**Task to carry out**
Scan the listing below. Return every line containing the string "millones".

*** Listed records Section Begins ***

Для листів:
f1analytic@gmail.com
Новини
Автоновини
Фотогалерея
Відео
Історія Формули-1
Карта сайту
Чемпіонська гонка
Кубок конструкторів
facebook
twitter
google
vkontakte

*** Listed records Section Ends ***
*** Listed records Section Begins ***

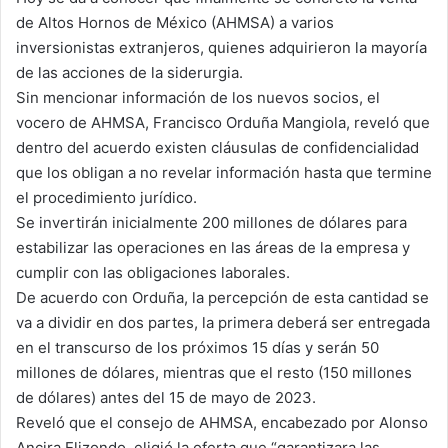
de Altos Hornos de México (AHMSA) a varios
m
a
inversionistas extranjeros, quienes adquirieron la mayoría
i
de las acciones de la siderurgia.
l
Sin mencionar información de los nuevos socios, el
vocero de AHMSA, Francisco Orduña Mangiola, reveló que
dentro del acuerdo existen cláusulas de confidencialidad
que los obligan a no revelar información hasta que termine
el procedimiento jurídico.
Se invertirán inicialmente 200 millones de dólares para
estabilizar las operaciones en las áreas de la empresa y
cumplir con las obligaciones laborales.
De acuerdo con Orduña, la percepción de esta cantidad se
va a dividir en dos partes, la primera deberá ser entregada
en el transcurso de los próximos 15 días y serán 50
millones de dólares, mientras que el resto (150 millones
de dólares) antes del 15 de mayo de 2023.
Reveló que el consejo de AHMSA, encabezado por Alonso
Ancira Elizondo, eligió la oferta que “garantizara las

*** Listed records Section Ends ***
*** Listed records Section Begins ***

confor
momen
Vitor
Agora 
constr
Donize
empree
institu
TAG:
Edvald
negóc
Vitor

*** Listed records Section Ends ***

**Answer to the exercise**
Se invertirán inicialmente 200 millones de dólares para
millones de dólares, mientras que el resto (150 millones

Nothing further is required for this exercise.